Question

If \(\vec{a}\) and \(\vec{b}\) are unit vectors, then the angle between \(\vec{a}\) and \(\vec{b}\) for \( \sqrt{3}\vec{a} - \vec{b} \) to be a unit vector is given by :

• A. \(\pi/6\)
• B. \(\pi/4\)
• C. \(\pi/3\)
• D. \(2\pi/3\)

Hint:

When dealing with unit vectors and magnitudes, always square the vector equation to convert magnitudes into dot products. This leverages the properties \( |\vec{v}|^2 = \vec{v} \cdot \vec{v} \) and \( \vec{a} \cdot \vec{b} = |\vec{a}| |\vec{b}| \cos\theta \) for unit vectors.

Answer 1

The Correct Option is A

Step 1: Understanding the Question:
The problem involves two unit vectors \(\vec{a}\) and \(\vec{b}\). We are given that a linear combination of these vectors, \( \sqrt{3}\vec{a} - \vec{b} \), is also a unit vector.
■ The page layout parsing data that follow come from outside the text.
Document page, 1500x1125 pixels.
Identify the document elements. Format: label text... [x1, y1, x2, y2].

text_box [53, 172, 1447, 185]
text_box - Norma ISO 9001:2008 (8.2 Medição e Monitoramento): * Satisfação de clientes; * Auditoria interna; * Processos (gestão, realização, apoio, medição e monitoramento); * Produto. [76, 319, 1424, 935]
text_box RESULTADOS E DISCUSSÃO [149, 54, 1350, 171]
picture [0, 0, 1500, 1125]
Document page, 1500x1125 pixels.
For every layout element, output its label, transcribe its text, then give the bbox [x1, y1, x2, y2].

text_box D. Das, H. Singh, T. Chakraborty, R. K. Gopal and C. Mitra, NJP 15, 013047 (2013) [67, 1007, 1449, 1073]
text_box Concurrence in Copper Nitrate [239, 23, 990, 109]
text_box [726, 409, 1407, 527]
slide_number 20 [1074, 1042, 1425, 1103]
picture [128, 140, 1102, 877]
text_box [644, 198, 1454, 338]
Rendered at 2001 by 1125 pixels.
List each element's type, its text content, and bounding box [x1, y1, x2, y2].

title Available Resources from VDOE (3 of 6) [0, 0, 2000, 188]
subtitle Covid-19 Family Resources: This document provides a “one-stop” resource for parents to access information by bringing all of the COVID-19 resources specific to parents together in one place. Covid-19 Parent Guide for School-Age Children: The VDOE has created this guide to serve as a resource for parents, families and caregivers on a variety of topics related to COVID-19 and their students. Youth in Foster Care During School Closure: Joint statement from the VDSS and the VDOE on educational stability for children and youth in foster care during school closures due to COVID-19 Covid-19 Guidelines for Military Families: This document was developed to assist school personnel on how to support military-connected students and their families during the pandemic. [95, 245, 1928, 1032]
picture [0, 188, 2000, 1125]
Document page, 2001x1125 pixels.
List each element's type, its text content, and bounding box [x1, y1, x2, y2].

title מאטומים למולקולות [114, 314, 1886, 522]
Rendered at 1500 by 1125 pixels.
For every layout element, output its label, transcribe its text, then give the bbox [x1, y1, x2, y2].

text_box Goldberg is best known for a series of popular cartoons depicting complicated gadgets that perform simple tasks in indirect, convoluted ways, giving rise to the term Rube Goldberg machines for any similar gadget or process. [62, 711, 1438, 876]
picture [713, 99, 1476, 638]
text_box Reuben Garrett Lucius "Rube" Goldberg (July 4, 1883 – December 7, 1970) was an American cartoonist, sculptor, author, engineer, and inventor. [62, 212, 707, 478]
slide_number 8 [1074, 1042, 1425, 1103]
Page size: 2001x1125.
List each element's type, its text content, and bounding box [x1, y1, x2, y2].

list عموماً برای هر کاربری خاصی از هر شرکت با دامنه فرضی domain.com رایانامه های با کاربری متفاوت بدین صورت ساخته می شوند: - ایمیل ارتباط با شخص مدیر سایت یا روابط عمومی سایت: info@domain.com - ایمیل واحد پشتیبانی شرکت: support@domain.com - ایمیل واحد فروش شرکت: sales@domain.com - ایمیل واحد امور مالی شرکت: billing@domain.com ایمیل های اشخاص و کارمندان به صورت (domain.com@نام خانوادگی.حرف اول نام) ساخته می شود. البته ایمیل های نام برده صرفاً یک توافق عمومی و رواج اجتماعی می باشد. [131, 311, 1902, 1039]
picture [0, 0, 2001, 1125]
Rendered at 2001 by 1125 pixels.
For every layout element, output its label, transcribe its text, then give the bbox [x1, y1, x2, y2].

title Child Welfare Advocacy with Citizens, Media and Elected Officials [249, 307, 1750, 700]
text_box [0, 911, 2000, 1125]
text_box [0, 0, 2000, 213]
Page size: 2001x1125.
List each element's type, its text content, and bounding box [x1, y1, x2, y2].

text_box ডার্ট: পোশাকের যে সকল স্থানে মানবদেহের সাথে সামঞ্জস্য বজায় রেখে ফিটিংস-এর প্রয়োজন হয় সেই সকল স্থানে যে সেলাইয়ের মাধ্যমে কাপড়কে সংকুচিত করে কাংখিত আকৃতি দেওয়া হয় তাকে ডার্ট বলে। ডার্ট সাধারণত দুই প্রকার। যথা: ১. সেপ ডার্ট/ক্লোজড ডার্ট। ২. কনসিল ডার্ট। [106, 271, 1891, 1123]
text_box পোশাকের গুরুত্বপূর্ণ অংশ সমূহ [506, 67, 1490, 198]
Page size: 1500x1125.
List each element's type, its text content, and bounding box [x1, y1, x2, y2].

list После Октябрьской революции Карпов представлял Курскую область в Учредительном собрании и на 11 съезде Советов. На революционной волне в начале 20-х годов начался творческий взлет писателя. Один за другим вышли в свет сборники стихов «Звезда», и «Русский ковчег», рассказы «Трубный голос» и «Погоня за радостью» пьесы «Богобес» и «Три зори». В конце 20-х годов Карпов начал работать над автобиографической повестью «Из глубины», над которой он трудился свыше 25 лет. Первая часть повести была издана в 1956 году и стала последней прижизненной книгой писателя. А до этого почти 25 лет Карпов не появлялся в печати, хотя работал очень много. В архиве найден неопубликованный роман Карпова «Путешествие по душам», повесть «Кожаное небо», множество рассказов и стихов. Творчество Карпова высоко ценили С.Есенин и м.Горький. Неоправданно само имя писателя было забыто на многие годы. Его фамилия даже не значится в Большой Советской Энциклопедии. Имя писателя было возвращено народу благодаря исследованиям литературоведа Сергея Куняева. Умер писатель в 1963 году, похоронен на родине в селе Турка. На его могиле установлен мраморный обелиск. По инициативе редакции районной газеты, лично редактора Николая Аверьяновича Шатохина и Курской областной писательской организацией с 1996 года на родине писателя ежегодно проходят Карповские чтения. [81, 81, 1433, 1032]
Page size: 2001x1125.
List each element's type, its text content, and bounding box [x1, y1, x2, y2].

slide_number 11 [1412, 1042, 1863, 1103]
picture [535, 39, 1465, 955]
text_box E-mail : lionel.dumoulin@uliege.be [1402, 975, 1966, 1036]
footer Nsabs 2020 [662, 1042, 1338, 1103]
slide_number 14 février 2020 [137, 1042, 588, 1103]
We need to find the angle between \(\vec{a}\) and \(\vec{b}\).

Step 2: Key Formula or Approach:
1. If \(\vec{v}\) is a unit vector, then \( |\vec{v}|^2 = 1 \).
2. For any vector \(\vec{v}\), \( |\vec{v}|^2 = \vec{v} \cdot \vec{v} \).
3. The dot product of two vectors \(\vec{a} \cdot \vec{b} = |\vec{a}| |\vec{b}| \cos\theta \).
4. Since \(\vec{a}\) and \(\vec{b}\) are unit vectors, \( |\vec{a}| = 1 \) and \( |\vec{b}| = 1 \).

Step 3: Detailed Explanation:
Let \(\vec{v} = \sqrt{3}\vec{a} - \vec{b}\).
Since \(\vec{v}\) is a unit vector, \( |\vec{v}|^2 = 1 \).
\[ |\sqrt{3}\vec{a} - \vec{b}|^2 = 1 \]
Expand the square of the magnitude using the dot product property:
\[ (\sqrt{3}\vec{a} - \vec{b}) \cdot (\sqrt{3}\vec{a} - \vec{b}) = 1 \]
\[ (\sqrt{3}\vec{a}) \cdot (\sqrt{3}\vec{a}) - 2(\sqrt{3}\vec{a} \cdot \vec{b}) + \vec{b} \cdot \vec{b} = 1 \]
\[ (\sqrt{3})^2 |\vec{a}|^2 - 2\sqrt{3} (\vec{a} \cdot \vec{b}) + |\vec{b}|^2 = 1 \]
Since \(\vec{a}\) and \(\vec{b}\) are unit vectors, \( |\vec{a}|^2 = 1 \) and \( |\vec{b}|^2 = 1 \).
\[ 3(1) - 2\sqrt{3} (\vec{a} \cdot \vec{b}) + 1 = 1 \]
\[ 4 - 2\sqrt{3} (\vec{a} \cdot \vec{b}) = 1 \]
\[ 3 = 2\sqrt{3} (\vec{a} \cdot \vec{b}) \]
Now, substitute \(\vec{a} \cdot \vec{b} = |\vec{a}| |\vec{b}| \cos\theta = (1)(1)\cos\theta = \cos\theta \):
\[ 3 = 2\sqrt{3} \cos\theta \]
Solve for \(\cos\theta\):
\[ \cos\theta = \frac{3}{2\sqrt{3}} = \frac{3\sqrt{3}}{2 \times 3} = \frac{\sqrt{3}}{2} \]
The angle \(\theta\) whose cosine is \( \frac{\sqrt{3}}{2} \) is \( 30^{\circ} \) or \( \pi/6 \) radians.

Step 4: Final Answer:
The angle between \(\vec{a}\) and \(\vec{b}\) is \(\pi/6\). This corresponds to option (a).